▸ **TASK PROMPT**
The records below are to be transcribed exactly, with the pictures removed.

[Records from a dataset]
=== Begin Enclosure ===
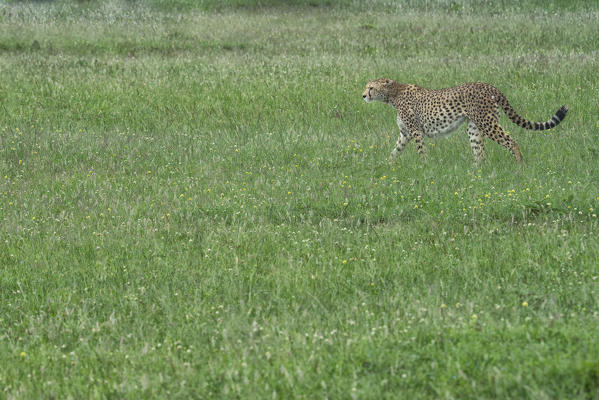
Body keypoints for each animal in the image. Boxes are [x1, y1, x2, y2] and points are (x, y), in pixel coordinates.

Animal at [364, 79, 568, 162]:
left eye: (371, 87)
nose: (363, 95)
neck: (393, 94)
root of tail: (488, 85)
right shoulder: (405, 134)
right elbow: (395, 151)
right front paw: (387, 165)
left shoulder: (415, 131)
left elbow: (421, 151)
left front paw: (424, 166)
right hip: (474, 127)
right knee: (480, 153)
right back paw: (475, 173)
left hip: (487, 122)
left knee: (511, 141)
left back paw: (520, 166)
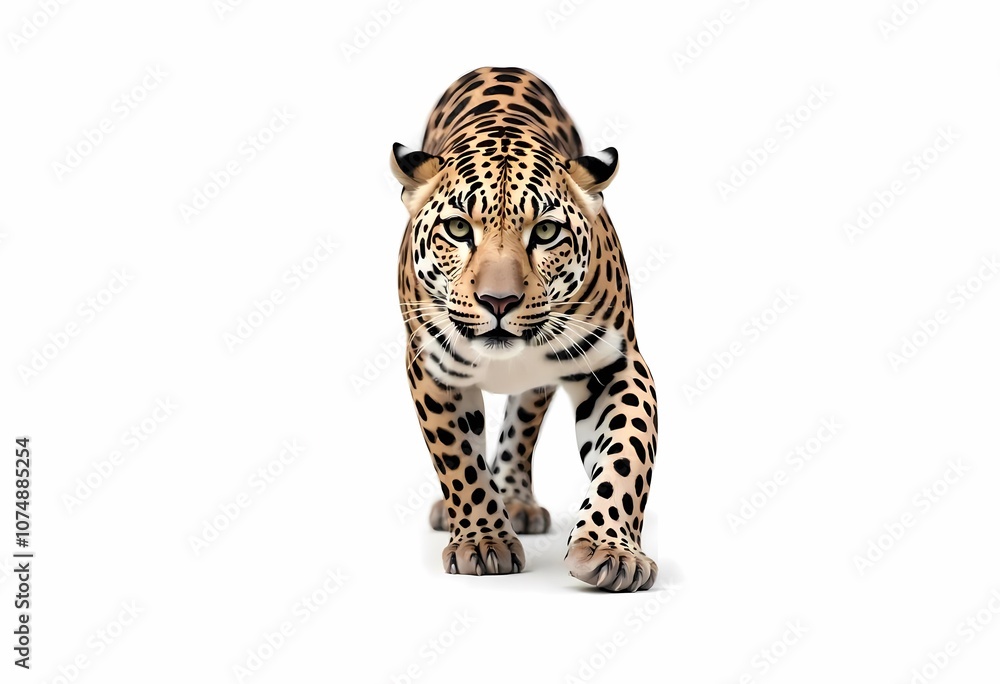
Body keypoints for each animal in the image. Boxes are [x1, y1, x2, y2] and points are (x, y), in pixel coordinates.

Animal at [392, 66, 659, 592]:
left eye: (546, 232)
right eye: (458, 229)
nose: (499, 301)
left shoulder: (617, 364)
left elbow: (626, 453)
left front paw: (610, 551)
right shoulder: (431, 368)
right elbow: (459, 460)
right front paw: (482, 542)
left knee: (523, 420)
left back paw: (516, 499)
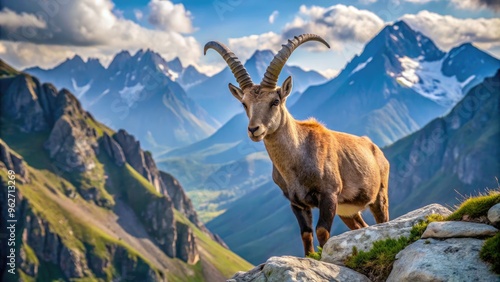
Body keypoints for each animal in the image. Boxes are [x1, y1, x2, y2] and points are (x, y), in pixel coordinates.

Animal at [204, 33, 390, 256]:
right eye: (244, 104)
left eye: (275, 101)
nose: (254, 130)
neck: (298, 158)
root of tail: (375, 148)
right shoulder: (296, 203)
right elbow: (306, 235)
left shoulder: (329, 195)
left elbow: (322, 233)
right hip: (347, 210)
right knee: (361, 227)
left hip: (379, 196)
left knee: (382, 220)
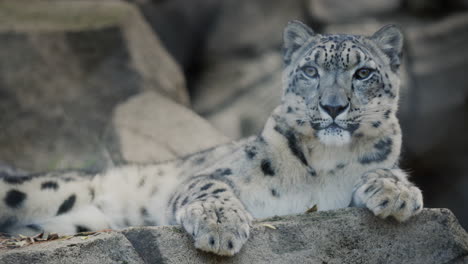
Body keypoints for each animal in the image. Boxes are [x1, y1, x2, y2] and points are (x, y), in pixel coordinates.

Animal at [0, 20, 424, 256]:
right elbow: (208, 186)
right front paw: (220, 225)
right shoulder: (211, 175)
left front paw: (396, 193)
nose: (332, 106)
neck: (325, 162)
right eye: (310, 70)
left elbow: (387, 171)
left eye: (363, 73)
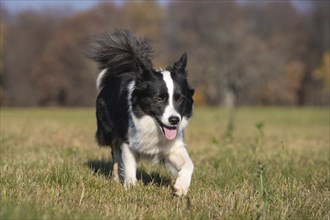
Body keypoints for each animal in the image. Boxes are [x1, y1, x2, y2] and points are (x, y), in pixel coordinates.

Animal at [89, 29, 195, 196]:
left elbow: (189, 164)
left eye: (180, 99)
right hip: (110, 131)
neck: (153, 126)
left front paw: (181, 187)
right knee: (115, 155)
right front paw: (131, 187)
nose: (174, 120)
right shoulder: (127, 141)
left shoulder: (173, 146)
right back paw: (116, 179)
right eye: (159, 98)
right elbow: (129, 166)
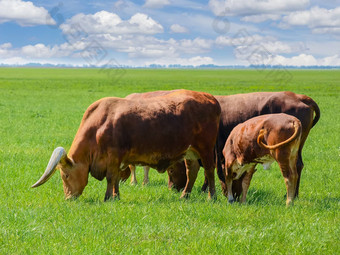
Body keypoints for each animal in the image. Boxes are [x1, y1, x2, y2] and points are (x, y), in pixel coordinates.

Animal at [30, 90, 219, 201]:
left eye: (66, 176)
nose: (69, 198)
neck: (99, 125)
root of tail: (210, 98)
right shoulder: (117, 160)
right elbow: (115, 179)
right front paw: (116, 195)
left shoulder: (114, 157)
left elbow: (111, 177)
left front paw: (108, 197)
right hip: (191, 152)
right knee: (192, 171)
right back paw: (184, 196)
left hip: (206, 149)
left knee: (209, 171)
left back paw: (212, 197)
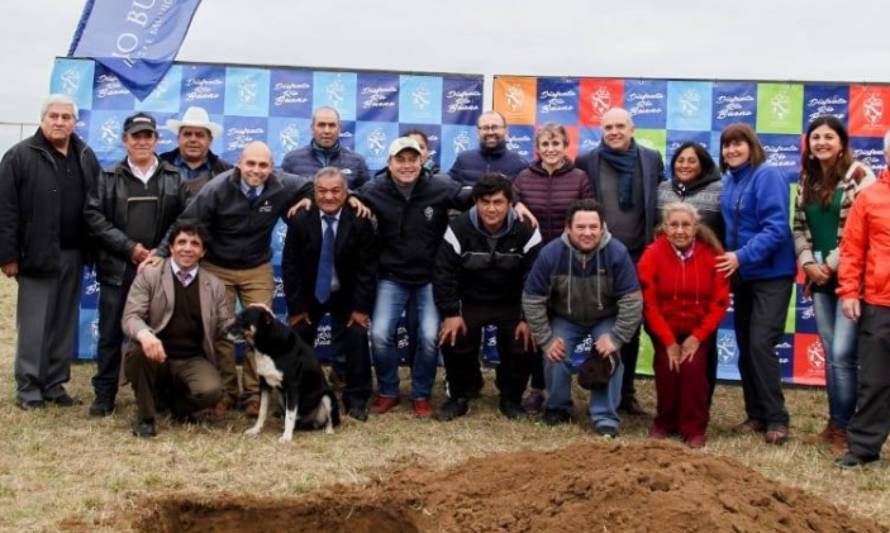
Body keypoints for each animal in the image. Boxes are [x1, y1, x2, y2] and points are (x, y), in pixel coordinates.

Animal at [227, 304, 338, 440]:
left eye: (242, 319)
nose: (223, 330)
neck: (267, 346)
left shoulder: (292, 387)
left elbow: (289, 415)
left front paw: (286, 437)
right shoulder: (264, 384)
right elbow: (262, 410)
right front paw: (256, 429)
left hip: (328, 396)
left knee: (330, 420)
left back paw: (329, 431)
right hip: (281, 396)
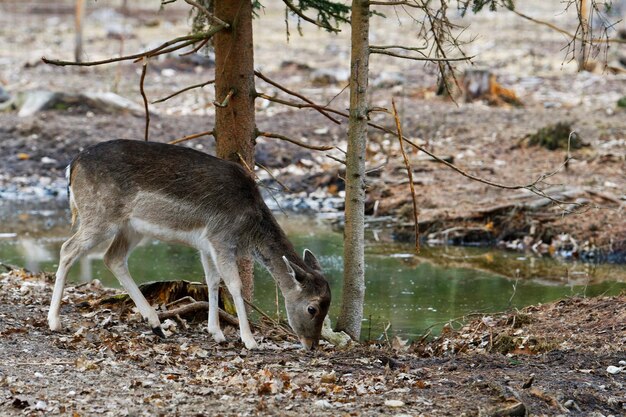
=== End Enclosure ===
▸ **SOLUTION BELOW**
Body keypoints for each animal in the image. Boxes are [x1, y1, x2, y2] and points are (x, y), in pixel coordinates.

Animal at [364, 79, 568, 162]:
left eye: (371, 87)
nose: (363, 95)
neck: (393, 94)
root of tail: (488, 85)
right shoulder: (405, 134)
right elbow: (395, 151)
right front paw: (387, 165)
left shoulder: (415, 131)
left elbow: (421, 151)
left front paw: (424, 166)
right hip: (474, 127)
right knee: (480, 153)
right back paw: (475, 173)
left hip: (487, 122)
left knee: (511, 141)
left back paw: (520, 166)
Body keypoints for each animal in the image. Boxes are [x1, y1, x2, y2] and points are (x, y), in pixel coordinates.

Animal at [392, 66, 659, 592]:
left eye: (546, 232)
right eye: (458, 229)
nose: (499, 301)
left shoulder: (617, 364)
left elbow: (626, 453)
left front paw: (610, 551)
right shoulder: (431, 368)
right elbow: (459, 460)
right front paw: (482, 542)
left knee: (523, 420)
left back paw: (516, 499)
Body keypoints for each animal in the image. Boxes are [x1, y1, x2, y2] and points are (x, y), in pixel coordinates.

Animal at [204, 33, 390, 256]:
right eye: (244, 104)
left eye: (275, 101)
nose: (254, 130)
neck: (298, 158)
root of tail: (375, 148)
right shoulder: (296, 203)
right elbow: (306, 235)
left shoulder: (329, 195)
left elbow: (322, 233)
right hip: (347, 210)
right knee: (361, 227)
left hip: (379, 196)
left knee: (382, 220)
Body keypoints for each animal in the image. Boxes are [x1, y1, x2, y2] and points are (x, y), in pixel coordinates.

Animal at [0, 20, 424, 256]:
right elbow: (208, 186)
right front paw: (220, 225)
right shoulder: (211, 175)
left front paw: (396, 193)
nose: (332, 106)
neck: (325, 162)
right eye: (310, 70)
left elbow: (387, 171)
left eye: (363, 73)
Body keypoints for each animal in the image. Boxes are [x1, y1, x2, y2] and points are (x, y), in pixel coordinates.

Animal at [89, 29, 195, 196]:
left elbow: (189, 164)
left eye: (180, 99)
right hip: (110, 131)
neck: (153, 126)
left front paw: (181, 187)
right knee: (115, 155)
right front paw: (131, 187)
nose: (174, 120)
right shoulder: (127, 141)
left shoulder: (173, 146)
right back paw: (116, 179)
right eye: (159, 98)
right elbow: (129, 166)
Body keypoints for each animal in the image. Boxes are [x1, y1, x2, y2] and points are (x, y), in pixel coordinates.

Animal at [30, 90, 219, 201]:
left eye: (66, 176)
nose: (69, 198)
neck: (99, 125)
root of tail: (210, 98)
right shoulder: (117, 160)
right elbow: (115, 179)
right front paw: (116, 195)
left shoulder: (114, 157)
left elbow: (111, 177)
left front paw: (108, 197)
right hip: (191, 152)
right knee: (192, 171)
right back paw: (184, 196)
left hip: (206, 149)
left knee: (209, 171)
left back paw: (212, 197)
Body keypoints for each animal in the image. Boxes are [x1, y1, x2, y2] and points are (x, y), in pixel coordinates.

Animal at [227, 304, 338, 440]:
left eye: (242, 319)
nose: (223, 330)
neck: (267, 346)
left shoulder: (292, 387)
left elbow: (289, 415)
left front paw: (286, 437)
right shoulder: (264, 384)
right elbow: (262, 410)
right front paw: (256, 429)
left hip: (328, 396)
left knee: (330, 420)
left back paw: (329, 431)
right hip: (281, 396)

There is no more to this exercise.